**Document text:**
From 879cfec1b49d0255ed963f44b3a9f55d42c9920a Mon Sep 17 00:00:00 2001
From: sadamov <45732287+sadamov@users.noreply.github.com>
Date: Wed, 29 May 2024 16:07:36 +0200
Subject: [PATCH 4/5] Make restoration of optimizer and scheduler more robust
 (#17)

## Summary
This pull request introduces specific enhancements to the model loading
and optimizer/scheduler state restoration functionalities, improving
flexibility and compatibility with multi-GPU setups.

## Detailed Changes
- **Enhanced Model Loading for Multi-GPU**: Modified the model loading
logic to better support multi-GPU environments by ensuring that
optimizer states are only loaded when necessary and appropriate.
- **Checkpoint Adjustments**: Adjusted how learning rate schedulers are
restored from checkpoints to ensure they align correctly with the
current training state

## Impact
These changes provide users with greater control over how training
states are restored and improve the script's functionality in
distributed training environments.

## Testing
[x] Changes have been tested in both single and multi-GPU setups

## Notes
Further integration testing with different types of training
configurations is recommended to fully validate the new functionalities.

---------

Co-authored-by: Simon Adamov <simon.adamov@mailbox.org>
---
 CHANGELOG.md                  |  4 ++++
 neural_lam/models/ar_model.py | 10 +++++-----
 neural_lam/vis.py             |  4 ++--
 train_model.py                | 12 +++---------
 4 files changed, 14 insertions(+), 16 deletions(-)

diff --git a/CHANGELOG.md b/CHANGELOG.md
index 63feff96..061aa6bb 100644
--- a/CHANGELOG.md
+++ b/CHANGELOG.md
@@ -27,6 +27,10 @@ and this project adheres to [Semantic Versioning](https://semver.org/spec/v2.0.0
 
 ### Changed
 
+- Robust restoration of optimizer and scheduler using `ckpt_path`
+  [\#17](https://github.com/mllam/neural-lam/pull/17)
+  @sadamov
+
 - Updated scripts and modules to use `data_config.yaml` instead of `constants.py`
   [\#31](https://github.com/joeloskarsson/neural-lam/pull/31)

Camera calibration data
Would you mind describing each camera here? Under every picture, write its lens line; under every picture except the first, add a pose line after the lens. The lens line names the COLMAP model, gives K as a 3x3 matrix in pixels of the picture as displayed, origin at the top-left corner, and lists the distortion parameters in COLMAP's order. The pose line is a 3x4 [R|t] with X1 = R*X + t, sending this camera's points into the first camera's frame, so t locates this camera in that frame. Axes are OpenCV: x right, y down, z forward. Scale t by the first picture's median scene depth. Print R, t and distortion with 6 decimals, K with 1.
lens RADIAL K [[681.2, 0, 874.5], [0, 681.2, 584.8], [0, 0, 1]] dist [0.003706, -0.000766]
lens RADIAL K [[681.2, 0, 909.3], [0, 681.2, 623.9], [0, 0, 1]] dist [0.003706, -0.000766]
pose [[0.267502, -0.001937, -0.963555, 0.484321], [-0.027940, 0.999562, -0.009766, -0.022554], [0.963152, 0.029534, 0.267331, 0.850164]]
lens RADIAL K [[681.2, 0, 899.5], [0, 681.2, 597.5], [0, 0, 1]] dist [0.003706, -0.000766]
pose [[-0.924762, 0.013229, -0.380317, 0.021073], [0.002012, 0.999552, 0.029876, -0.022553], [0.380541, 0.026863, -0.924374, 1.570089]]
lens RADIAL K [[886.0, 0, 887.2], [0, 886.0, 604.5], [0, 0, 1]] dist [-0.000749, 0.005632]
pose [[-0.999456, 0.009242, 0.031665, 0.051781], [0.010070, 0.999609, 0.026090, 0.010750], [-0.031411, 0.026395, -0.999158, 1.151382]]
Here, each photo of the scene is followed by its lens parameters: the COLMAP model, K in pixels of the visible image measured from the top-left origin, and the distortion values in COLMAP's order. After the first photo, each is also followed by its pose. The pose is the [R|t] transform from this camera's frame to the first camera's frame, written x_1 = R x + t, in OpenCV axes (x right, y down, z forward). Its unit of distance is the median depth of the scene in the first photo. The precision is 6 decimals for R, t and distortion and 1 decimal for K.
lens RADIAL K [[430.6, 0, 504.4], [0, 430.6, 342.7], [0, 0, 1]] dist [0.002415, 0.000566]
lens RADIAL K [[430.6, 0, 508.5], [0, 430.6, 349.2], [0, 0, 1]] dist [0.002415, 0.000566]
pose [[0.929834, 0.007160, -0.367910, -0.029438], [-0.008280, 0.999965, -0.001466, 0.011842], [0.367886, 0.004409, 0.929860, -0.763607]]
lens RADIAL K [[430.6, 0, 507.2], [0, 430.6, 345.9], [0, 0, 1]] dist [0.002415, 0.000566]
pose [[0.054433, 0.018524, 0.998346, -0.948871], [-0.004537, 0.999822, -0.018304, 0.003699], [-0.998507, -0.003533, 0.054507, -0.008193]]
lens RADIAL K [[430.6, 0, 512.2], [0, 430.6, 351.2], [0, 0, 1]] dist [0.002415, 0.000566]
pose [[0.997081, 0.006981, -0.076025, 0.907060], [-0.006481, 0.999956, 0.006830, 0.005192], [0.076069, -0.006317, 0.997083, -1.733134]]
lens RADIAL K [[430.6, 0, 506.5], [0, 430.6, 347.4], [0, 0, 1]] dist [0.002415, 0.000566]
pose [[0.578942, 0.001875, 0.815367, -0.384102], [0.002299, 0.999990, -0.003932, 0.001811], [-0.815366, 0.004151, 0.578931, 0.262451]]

**Exercise 1:** According to the patch, what was the purpose of the change to how learning rate schedulers are restored from checkpoints? Reply in one to three sentences.
**Exercise 2:** Reproduce verbatim the portion of the patch starting with "diff --git a/CHANGELOG.md" and going on through "[\#31](https://github.com/joeloskarsson/neural-lam/pull/31)".
These lines are separate material with no connection to the patch.

**Task result 1:** The restoration of learning rate schedulers from checkpoints was adjusted so that they align correctly with the current training state.

**Task result 2:**
diff --git a/CHANGELOG.md b/CHANGELOG.md
index 63feff96..061aa6bb 100644
--- a/CHANGELOG.md
+++ b/CHANGELOG.md
@@ -27,6 +27,10 @@ and this project adheres to [Semantic Versioning](https://semver.org/spec/v2.0.0
 
 ### Changed
 
+- Robust restoration of optimizer and scheduler using `ckpt_path`
+  [\#17](https://github.com/mllam/neural-lam/pull/17)
+  @sadamov
+
 - Updated scripts and modules to use `data_config.yaml` instead of `constants.py`
   [\#31](https://github.com/joeloskarsson/neural-lam/pull/31)